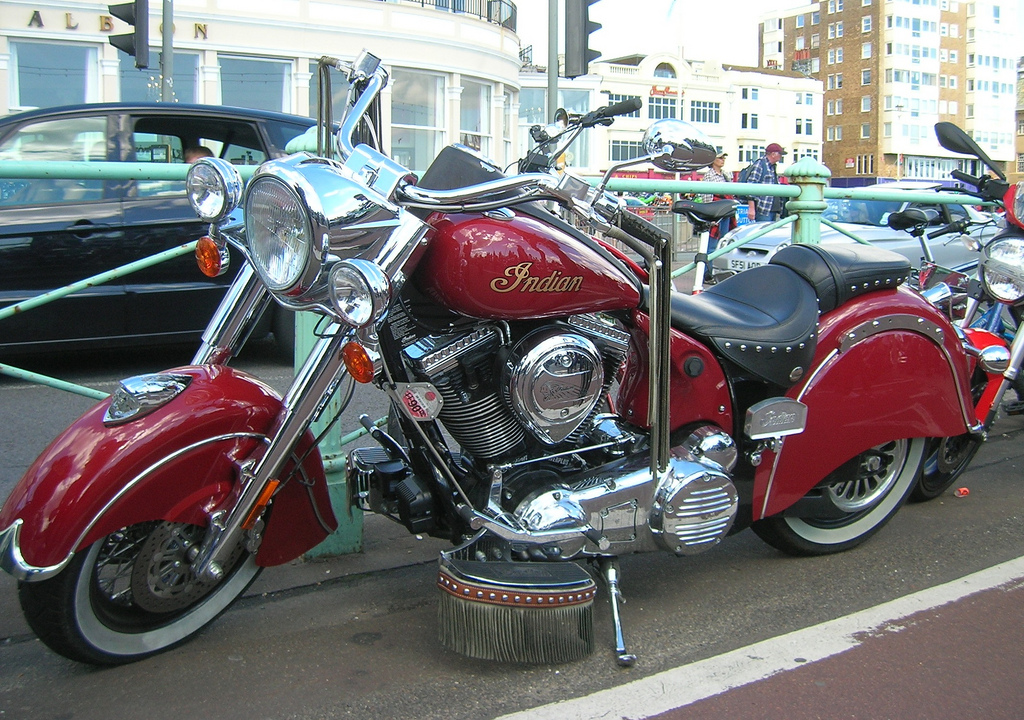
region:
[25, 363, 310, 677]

★ ★ ★ ★ ★

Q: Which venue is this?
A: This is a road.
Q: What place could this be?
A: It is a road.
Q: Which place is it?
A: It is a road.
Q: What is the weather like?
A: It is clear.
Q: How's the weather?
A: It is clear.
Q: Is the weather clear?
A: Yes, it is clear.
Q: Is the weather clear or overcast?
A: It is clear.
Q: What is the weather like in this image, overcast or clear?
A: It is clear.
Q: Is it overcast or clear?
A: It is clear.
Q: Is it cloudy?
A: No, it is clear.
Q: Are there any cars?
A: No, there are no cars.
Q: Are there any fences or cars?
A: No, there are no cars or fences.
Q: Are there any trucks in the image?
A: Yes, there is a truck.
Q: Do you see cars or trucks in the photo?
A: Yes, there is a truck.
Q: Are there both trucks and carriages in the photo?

★ ★ ★ ★ ★

What you need to do — Pick out and copy every line of the entries above that contains the string "image". Only matches with the same uppercase and lowercase letters count.

Task output —
Q: What is the weather like in this image, overcast or clear?
Q: Are there any trucks in the image?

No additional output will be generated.